Now that we have some wrangling experience, we can create some more complex visualizations. This section will be mostly practice questions, promoting active learning and help-finding.

9.1 Facets

Facets are a way to lay out related plots in a grid. For example, maybe we want to look at hourly patterns by the day of the week.

9.2 Multivariate visualization

For two quantitative variables we can use a scatter plot, in ggplot the geom is geom_point(). Another way to summarize these variables would be to use a regression, or geom_smooth(). Non-parameteric regression is that default, but you can also superimpose a linear model.
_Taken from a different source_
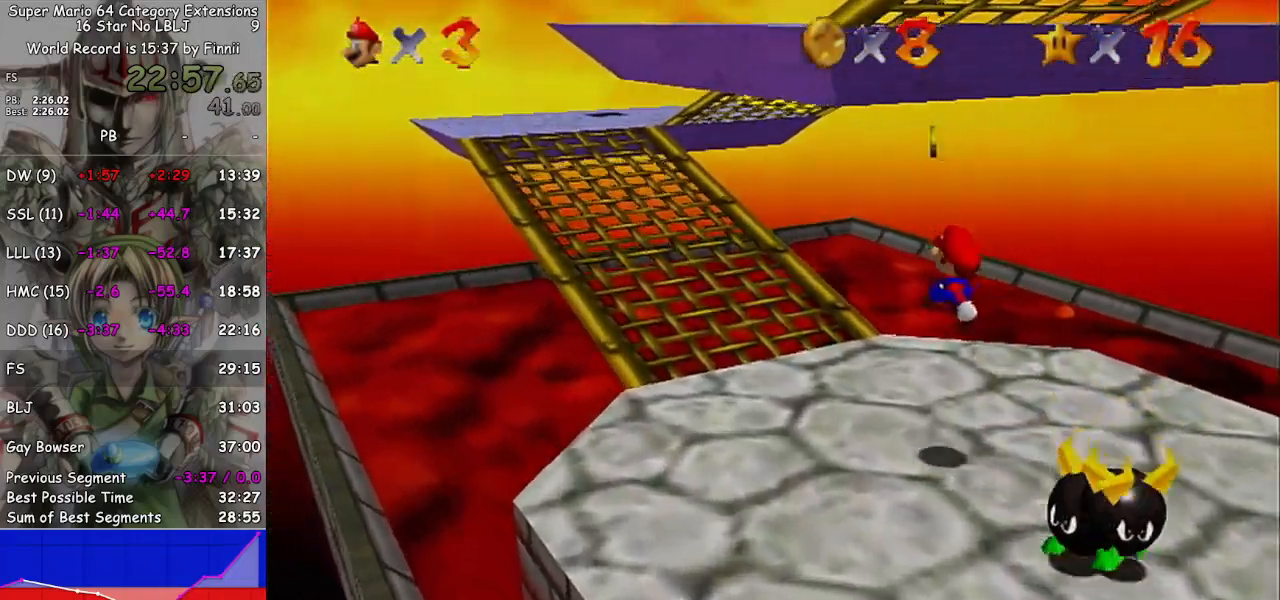
{"buttons": [], "left_stick": "up-left", "right_stick": "center", "events": [[67, "B", "down"], [133, "B", "up"]]}
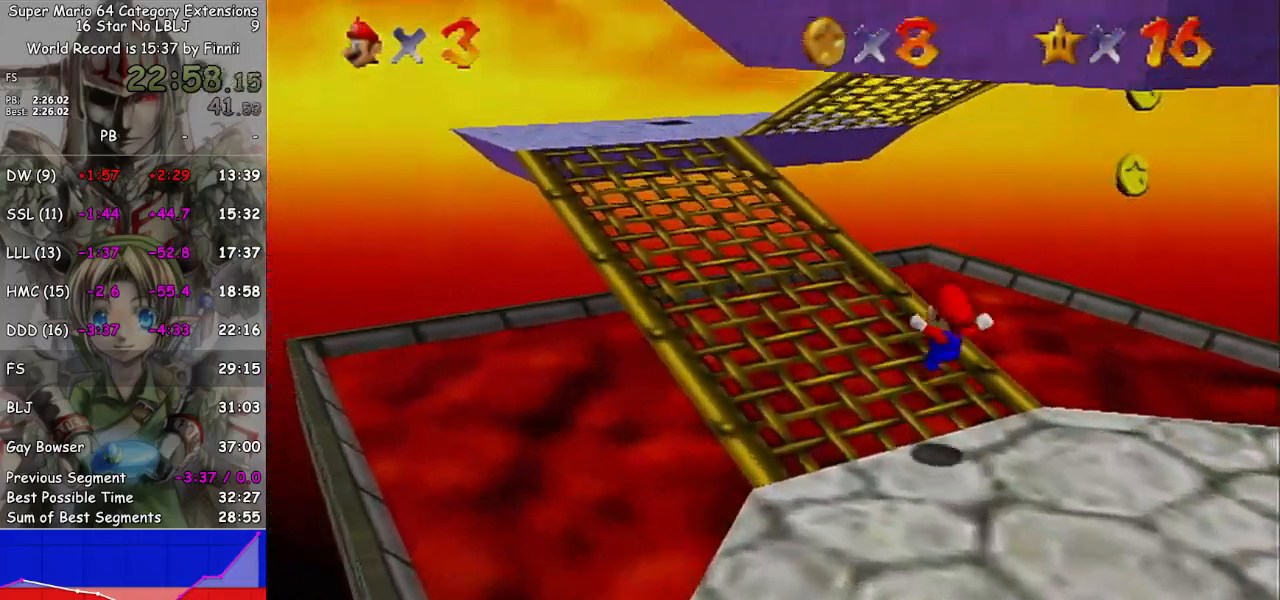
{"buttons": [], "left_stick": "up-left", "right_stick": "center", "events": [[200, "A", "down"], [233, "A", "up"]]}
The ggplot structure is the same, we just now specify both the x and y.

## `geom_smooth()` using method = 'gam' and formula 'y ~ s(x, bs = "cs")'

Another multivariate example is one quantitative and one qualitative. A stacked bar chart could be a good way to show this. We will use user type and week day to explain how to make this chart. We will start where we left off in the first visualization section.

Now, we will create one that differentiates by user type.

First, think about what aesthetic we might be using here. It’s not an axis, but it will map to some other way we can display data.

My hint to you is that you will need to remove fill = ... from the geom_bar() call and think about where else fill might go.

9.3 Practice

  • Create a plot of the ten most popular start stations for Classic bikes on Saturdays and Sundays.

Should look like:

  • Create a plot of the ten most popular end stations for Classic bikes on the weekdays.

  • Create a plot of the 10 most common origin-destination pairs (filter out NULL stations first).

Hints: create a variable of the origin destination pair name with paste(start_station_name, end_station_name, sep = " to ") plus a wrangling verb. Look into coord_flip().

  • Create an overlapping density plot of hourly use by user type facetted by weekday (similar to above).

  • And add better labels, including a legend title (read the help doc from above).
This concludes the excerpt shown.